La démission survient quelques jours après une tentative ratée de fusion de CARE Montréal avec CAP St-Barnabé, autre organisme communautaire de l’est de Montréal.

Les deux organismes veulent s’allier depuis plusieurs mois, selon des plans qui ont varié au fil du temps. Lundi, une assemblée publique des membres de CARE Montréal a étudié la possibilité de dissoudre l’organisme et de transférer ses actifs à CAP St-Barnabé. La majorité des membres a accepté, mais l’église mennonite – qui détient un droit de veto – a refusé.

En entrevue téléphonique avec La Presse, M. Monette a fait valoir que son congédiement et les allégations étaient motivés par la volonté de CAP St-Barnabé de s’approprier les actifs de CARE Montréal.

« Ce sont des allégations. Il n’y a rien de fondé », a-t-il fait valoir.

Il n’y a rien d’illégal dans ce que j’ai fait. […] On m’a jeté comme une vieille chaussette.

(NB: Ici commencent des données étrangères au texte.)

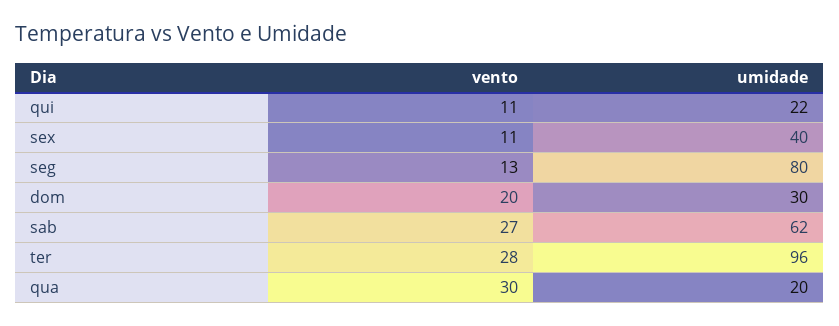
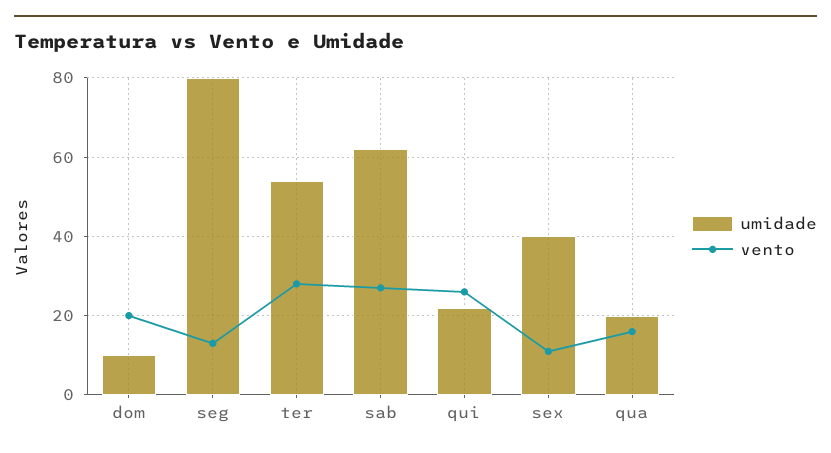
  {
    "vento": {
-     "qui": 11,
+     "qui": 25,
      "sex": 11,
      "seg": 13,
      "dom": 20,
      "sab": 27,
      "ter": 28,
-     "qua": 30
+     "qua": 15
    },
    "umidade": {
      "qui": 22,
      "sex": 40,
      "seg": 80,
-     "dom": 30,
+     "dom": 10,
      "sab": 62,
-     "ter": 96,
+     "ter": 55,
      "qua": 20
    }
  }

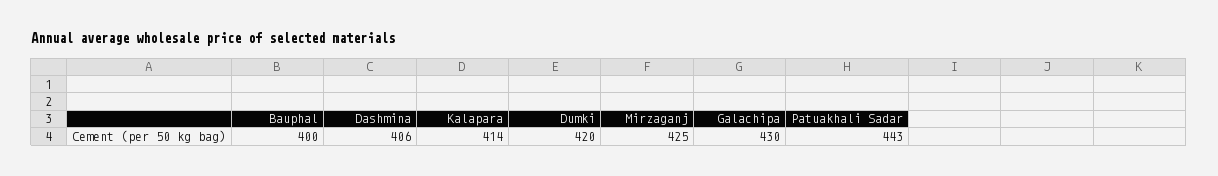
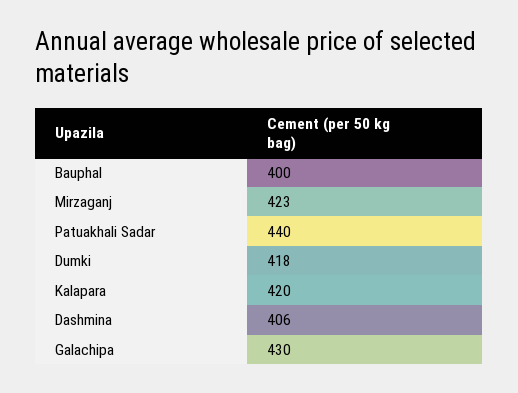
  {
    "Bauphal": 400,
    "Dashmina": 406,
-   "Kalapara": 414,
+   "Kalapara": 420,
-   "Dumki": 420,
+   "Dumki": 418,
-   "Mirzaganj": 425,
+   "Mirzaganj": 423,
    "Galachipa": 430,
-   "Patuakhali Sadar": 443
+   "Patuakhali Sadar": 440
  }

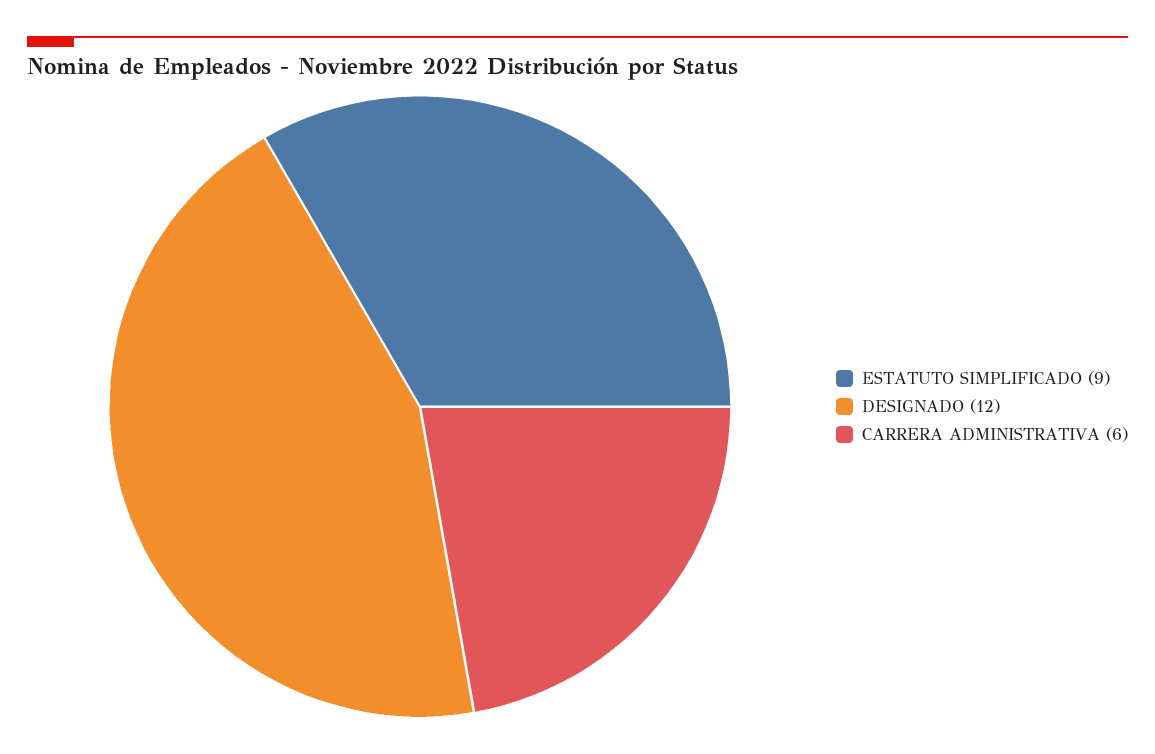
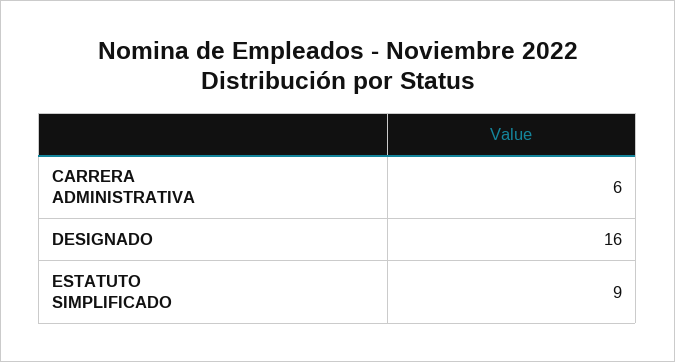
  {
    "ESTATUTO SIMPLIFICADO": 9,
-   "DESIGNADO": 12,
+   "DESIGNADO": 16,
    "CARRERA ADMINISTRATIVA": 6
  }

Michel Monette, ancien directeur général de CARE Montréal

La Presse a obtenu une version « projet » des derniers états financiers, signée par une comptable professionnelle agréée (CPA), document qui a circulé parmi les membres du conseil d’administration. Ce bilan identifie près de 600 000 $ en dépenses qui ont profité à des membres du C.A., des membres de la direction ou leur famille. Les enfants de M. Monette auraient ainsi touché 88 000 $ en salaire et une entreprise de M. Monette aurait obtenu pour 79 000 $ en contrat.

Le fondateur reconnaît la validité de ces données, mais ajoute que « tout ça, ce sont des choses légales. Il n’y a rien d’illégal ». Il a affirmé que son entreprise informatique avait remporté un appel d’offres, sans qu’il s’y implique. Ses enfants « ont le droit de travailler » et gagnent le même salaire que les autres.

« Je trouve – particulièrement dans le contexte actuel – cette vendetta inacceptable. Inacceptable », a ajouté MPierre-Paul Bourdage, l’avocat de l’église HOCHMA. « Il y a aura des recours, je vous le dis. On ne voulait pas en arriver là, mais Mme [Roy-]Goyette a agi de façon totalement, totalement irresponsable. »

Situation « préoccupante », selon le cabinet de la mairesse

Le CIUSSS du Centre-Sud de Montréal, qui distribue les enveloppes d’aide aux organismes de lutte contre l’itinérance, a reçu copie de la lettre de démission de Catheryn Roy-Goyette.

« On ne commentera pas le dossier pour le moment. C’est une situation que nous suivons de près et nous sommes en communication avec les deux organismes », a réagi Jean Nicolas Aubé, responsable des communications du CIUSSS.

« Cette situation rapportée dans la lettre de démission de Mme Roy-Goyette est préoccupante, a affirmé le cabinet de la mairesse Valérie Plante. La Ville fera les vérifications nécessaires en lien avec le financement accordé. »

Le syndicat CSN qui représente les employés de CARE Montréal depuis quelques mois émet les mêmes craintes que la présidente démissionnaire.

« Les allégations à l’endroit de l’ancien directeur général et son entourage sont troublantes. Un homme qui n’avait aucun respect pour ses employé-es, qui n’avait pas hésité à user de représailles lors de leur syndicalisation », a réagi Lucie Longchamps, vice-présidente de la Fédération de la santé et des services sociaux (FSSS–CSN). « Nous sommes extrêmement préoccupés par les problèmes de gestion et de gouvernance de CARE Montréal. […] Les pouvoirs publics doivent intervenir rapidement pour s’assurer que les deniers publics soient utilisés à bon escient. »

Le CAP St-Barnabé n’a pas rappelé La Presse.